Steve Sharp

Personal information
- Full name: Steve Brian Sharp
- Born: 11 September 1957 (age 68) Paddington, New South Wales

Playing information
- Position: Second-row
Club
| Years | Team | Pld | T | G | FG | P |
| 1979–90 | Parramatta Eels | 164 | 7 | 0 | 0 | 27 |
- Source:

= Steve Sharp (rugby league) =

Australian rugby league footballer & administrators

Steve Sharp (born 11 September 1957) is an Australian rugby league football administrator and former professional player, who was previously chairman of the Parramatta Eels club, with whom he played and won three premierships in the 1980s.

==Playing career==
Sharp started playing in Sydney's New South Wales Rugby Football League Premiership for the Parramatta Eels club during the 1979 NSWRFL season. He was selected as one of Parramatta's reserves in the 1981 NSWRFL season's grand final, in which they defeated Newtown to claim their maiden premiership.

Sharp was selected to play for the Eels at second-row forward in the 1982 NSWRFL season's grand final victory over the Manly-Warringah Sea Eagles. At the end of the 1983 NSWRFL season Parramatta again faced Manly in the grand final and again Sharp played at second-row forward in the Eels victory, making it three consecutive premierships for the club. He was selected to play for the Eels as a reserve in the 1984 NSWRL season's grand final which was lost to the Canterbury-Bankstown Bulldogs.

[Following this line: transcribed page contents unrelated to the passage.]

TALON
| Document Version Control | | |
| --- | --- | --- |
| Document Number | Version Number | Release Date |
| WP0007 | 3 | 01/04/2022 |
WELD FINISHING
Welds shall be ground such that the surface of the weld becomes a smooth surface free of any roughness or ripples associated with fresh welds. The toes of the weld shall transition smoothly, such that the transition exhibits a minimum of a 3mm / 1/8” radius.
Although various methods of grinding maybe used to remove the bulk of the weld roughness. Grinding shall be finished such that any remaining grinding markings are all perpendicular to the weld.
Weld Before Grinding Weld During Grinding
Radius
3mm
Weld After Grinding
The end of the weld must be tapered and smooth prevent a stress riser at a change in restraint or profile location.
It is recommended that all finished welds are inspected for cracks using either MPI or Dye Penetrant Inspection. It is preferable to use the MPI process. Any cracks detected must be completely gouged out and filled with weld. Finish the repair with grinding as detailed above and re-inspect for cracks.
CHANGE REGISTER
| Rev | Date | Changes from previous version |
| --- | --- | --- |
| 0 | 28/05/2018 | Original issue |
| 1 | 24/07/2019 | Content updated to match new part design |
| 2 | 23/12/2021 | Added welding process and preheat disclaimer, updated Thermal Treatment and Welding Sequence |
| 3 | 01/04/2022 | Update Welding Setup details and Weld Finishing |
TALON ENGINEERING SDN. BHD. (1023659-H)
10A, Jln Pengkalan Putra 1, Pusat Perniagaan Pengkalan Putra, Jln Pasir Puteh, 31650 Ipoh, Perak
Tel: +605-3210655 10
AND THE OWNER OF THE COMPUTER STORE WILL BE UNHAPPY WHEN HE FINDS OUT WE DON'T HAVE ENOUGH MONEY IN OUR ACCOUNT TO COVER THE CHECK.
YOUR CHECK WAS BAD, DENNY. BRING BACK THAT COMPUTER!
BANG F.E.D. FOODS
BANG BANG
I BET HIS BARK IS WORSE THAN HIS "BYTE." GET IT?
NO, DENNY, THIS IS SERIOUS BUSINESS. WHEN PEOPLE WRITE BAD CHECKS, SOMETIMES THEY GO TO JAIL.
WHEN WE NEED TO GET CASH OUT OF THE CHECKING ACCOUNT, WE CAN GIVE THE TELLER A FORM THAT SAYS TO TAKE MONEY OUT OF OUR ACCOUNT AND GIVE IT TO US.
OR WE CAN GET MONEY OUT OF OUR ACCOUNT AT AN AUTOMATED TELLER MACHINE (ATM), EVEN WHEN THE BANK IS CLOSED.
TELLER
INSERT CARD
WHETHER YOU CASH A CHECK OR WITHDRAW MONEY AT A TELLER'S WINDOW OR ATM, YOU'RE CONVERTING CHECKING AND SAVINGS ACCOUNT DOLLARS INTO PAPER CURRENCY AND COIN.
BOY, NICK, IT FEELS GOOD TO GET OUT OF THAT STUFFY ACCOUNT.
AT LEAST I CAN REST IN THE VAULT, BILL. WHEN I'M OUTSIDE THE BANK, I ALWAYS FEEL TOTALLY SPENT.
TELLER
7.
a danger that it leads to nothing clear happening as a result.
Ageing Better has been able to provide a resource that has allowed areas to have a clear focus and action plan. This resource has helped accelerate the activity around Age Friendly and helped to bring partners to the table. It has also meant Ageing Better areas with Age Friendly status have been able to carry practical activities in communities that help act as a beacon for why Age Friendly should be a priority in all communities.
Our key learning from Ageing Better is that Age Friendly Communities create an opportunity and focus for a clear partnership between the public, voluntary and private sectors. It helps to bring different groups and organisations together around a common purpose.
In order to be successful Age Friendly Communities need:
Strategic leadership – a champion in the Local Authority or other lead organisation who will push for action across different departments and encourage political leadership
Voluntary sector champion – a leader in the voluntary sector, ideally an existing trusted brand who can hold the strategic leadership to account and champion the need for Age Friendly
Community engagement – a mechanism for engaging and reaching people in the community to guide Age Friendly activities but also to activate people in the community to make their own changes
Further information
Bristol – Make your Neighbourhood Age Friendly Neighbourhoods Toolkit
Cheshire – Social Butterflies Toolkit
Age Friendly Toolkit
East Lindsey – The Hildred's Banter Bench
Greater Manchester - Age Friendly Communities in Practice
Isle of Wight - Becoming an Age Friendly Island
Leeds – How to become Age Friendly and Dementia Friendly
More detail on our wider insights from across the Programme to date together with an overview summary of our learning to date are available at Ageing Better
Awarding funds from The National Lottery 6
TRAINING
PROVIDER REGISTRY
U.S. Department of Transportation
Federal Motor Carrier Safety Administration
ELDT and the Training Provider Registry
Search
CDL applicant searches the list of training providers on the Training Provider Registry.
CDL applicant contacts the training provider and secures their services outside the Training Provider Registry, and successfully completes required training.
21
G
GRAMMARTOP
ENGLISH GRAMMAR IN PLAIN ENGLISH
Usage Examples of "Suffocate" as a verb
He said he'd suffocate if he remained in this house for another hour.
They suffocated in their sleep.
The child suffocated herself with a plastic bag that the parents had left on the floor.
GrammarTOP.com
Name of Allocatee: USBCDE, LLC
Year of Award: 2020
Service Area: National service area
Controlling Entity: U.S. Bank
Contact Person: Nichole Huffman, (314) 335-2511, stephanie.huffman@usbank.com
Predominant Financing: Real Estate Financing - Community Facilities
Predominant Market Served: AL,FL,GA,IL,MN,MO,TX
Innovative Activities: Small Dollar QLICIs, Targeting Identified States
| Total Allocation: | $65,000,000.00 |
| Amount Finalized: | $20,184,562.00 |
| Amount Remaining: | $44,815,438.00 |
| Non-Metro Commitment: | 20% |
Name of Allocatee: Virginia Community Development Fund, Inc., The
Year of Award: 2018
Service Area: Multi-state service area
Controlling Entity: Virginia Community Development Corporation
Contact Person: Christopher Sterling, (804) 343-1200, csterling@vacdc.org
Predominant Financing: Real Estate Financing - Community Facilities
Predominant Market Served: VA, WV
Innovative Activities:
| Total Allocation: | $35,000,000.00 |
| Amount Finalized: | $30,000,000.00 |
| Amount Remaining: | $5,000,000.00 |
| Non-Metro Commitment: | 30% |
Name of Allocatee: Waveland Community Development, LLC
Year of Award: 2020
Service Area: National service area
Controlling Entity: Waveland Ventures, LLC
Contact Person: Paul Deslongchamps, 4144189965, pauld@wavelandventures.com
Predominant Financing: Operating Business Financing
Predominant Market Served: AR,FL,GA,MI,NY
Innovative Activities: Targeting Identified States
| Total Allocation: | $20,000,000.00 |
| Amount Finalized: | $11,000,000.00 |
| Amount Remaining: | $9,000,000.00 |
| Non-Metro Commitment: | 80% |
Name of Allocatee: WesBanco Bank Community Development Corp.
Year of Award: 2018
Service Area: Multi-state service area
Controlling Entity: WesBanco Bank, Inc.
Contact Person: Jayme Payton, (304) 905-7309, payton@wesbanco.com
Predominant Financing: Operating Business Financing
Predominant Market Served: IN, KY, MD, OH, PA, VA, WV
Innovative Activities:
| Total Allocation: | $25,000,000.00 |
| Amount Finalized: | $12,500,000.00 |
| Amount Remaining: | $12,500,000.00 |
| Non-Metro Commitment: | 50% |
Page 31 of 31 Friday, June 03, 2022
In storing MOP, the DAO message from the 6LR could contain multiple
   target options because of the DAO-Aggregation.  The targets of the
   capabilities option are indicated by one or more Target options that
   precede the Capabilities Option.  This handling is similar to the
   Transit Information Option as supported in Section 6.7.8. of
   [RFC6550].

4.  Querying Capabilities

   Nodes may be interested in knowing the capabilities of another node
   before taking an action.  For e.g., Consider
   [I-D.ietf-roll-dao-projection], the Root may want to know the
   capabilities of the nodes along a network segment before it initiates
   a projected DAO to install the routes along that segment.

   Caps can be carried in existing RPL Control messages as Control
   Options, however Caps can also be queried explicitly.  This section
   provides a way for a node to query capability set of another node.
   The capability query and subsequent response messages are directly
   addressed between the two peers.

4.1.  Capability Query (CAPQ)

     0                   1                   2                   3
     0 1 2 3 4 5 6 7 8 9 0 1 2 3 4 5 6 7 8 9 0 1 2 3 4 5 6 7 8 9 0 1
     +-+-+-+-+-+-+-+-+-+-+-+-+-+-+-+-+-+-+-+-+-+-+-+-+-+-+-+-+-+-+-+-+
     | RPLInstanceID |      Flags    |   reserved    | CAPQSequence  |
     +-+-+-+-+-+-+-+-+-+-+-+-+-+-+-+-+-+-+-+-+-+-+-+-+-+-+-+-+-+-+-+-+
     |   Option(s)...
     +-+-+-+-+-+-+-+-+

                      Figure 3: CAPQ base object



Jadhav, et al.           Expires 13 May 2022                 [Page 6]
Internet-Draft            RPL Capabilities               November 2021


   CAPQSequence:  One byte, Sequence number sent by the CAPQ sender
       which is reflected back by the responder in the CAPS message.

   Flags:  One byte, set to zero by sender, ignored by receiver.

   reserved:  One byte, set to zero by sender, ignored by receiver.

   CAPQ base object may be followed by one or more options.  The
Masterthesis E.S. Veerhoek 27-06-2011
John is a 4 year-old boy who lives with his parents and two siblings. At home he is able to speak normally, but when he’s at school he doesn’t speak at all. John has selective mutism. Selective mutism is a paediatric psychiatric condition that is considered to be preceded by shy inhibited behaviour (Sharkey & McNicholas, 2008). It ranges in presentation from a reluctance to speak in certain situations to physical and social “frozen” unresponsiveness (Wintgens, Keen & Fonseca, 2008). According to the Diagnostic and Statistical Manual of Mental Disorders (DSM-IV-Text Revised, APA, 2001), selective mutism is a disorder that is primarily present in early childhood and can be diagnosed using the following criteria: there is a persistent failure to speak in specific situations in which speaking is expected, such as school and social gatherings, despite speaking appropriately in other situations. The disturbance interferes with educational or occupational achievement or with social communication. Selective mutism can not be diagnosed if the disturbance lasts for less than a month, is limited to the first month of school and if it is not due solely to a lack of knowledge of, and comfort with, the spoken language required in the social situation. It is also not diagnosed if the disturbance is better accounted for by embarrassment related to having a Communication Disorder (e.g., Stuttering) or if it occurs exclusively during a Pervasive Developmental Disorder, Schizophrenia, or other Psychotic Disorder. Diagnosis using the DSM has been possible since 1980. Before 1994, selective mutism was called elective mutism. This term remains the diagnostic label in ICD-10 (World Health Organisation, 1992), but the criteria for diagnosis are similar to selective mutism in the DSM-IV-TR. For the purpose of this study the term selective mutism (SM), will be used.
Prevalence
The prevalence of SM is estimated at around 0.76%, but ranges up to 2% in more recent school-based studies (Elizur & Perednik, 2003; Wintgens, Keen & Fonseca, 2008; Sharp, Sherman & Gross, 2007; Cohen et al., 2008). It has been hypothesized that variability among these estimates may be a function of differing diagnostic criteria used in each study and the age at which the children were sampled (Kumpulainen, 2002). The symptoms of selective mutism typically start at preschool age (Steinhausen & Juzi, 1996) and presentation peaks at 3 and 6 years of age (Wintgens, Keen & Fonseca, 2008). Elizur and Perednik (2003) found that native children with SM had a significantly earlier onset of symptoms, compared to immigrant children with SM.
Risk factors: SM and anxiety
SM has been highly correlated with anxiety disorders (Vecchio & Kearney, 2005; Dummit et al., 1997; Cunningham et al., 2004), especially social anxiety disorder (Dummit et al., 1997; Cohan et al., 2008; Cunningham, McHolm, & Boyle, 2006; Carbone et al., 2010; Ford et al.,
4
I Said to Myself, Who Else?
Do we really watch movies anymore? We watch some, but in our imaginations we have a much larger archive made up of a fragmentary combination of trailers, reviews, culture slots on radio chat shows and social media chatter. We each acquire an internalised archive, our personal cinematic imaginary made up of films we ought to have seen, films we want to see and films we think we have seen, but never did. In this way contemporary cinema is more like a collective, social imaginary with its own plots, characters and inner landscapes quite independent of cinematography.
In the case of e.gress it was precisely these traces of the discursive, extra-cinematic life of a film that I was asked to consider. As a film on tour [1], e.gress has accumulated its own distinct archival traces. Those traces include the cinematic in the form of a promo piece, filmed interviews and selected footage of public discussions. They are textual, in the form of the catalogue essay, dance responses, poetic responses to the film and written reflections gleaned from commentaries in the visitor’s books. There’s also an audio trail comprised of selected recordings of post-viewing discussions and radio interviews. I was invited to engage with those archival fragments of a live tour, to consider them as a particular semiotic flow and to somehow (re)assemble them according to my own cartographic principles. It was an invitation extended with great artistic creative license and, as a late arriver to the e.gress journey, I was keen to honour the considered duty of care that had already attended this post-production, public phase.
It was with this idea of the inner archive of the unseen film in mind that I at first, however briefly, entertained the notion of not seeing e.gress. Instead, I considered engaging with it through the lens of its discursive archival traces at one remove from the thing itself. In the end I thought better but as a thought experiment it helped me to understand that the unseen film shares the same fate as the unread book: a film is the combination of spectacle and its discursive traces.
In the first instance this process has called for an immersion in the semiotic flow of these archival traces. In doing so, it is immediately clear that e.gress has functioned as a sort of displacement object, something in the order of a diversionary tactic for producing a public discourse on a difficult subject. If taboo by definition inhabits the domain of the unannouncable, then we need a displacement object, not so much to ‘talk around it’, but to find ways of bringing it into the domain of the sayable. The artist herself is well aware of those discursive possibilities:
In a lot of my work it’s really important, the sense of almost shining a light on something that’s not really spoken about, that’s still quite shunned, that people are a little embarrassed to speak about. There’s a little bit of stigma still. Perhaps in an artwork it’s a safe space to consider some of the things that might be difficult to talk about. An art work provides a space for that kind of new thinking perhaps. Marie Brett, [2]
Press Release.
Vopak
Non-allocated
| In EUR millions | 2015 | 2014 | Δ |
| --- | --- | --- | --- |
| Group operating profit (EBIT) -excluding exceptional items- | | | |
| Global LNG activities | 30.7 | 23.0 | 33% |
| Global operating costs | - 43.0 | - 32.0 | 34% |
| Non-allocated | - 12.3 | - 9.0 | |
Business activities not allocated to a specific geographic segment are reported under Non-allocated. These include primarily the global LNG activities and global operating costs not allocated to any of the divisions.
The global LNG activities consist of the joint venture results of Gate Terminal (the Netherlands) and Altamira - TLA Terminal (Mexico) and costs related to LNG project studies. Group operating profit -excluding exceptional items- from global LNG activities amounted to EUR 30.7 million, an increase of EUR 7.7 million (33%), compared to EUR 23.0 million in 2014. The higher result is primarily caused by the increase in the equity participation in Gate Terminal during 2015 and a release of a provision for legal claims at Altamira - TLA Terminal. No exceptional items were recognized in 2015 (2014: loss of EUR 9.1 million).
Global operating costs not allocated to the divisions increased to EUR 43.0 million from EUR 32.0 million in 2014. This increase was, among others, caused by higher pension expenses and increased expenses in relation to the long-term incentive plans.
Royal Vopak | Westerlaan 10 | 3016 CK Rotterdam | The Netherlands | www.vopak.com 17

When the newly-build Parramatta Stadium hosted its first match in 1986, Sharp scored the first try there. The 1990 NSWRL season was his last in first grade.

==Post-playing==
In May 2013 Sharp was elected Chairman of the Parramatta Eels board, replacing Roy Spagnolo. In 2016, Parramatta were involved in a salary cap scandal where it was revealed that secret payments to players had been made and that the club had been over the cap since 2013. Sharp along with what the media dubbed "The gang of five" were deregistered by The NRL in the fallout of the scandal.

In August 2016, Sharp spoke to the media saying "I'm totally disappointed in the NRL's decision in finding me guilty of being part of a system that defrauded the salary cap, That never happened, but I have to live by the decisions of the NRL, I'm not saying it didn't occur I'm saying that I didn't have the knowledge at the time that this stuff was happening, I don't apologise for something I wasn't aware of, I've lost the love of the game over the last 18 months, I still love Parramatta and I care about the club but I've lost the love of the game, and going back to my earliest memory, I've always had it. That's sad".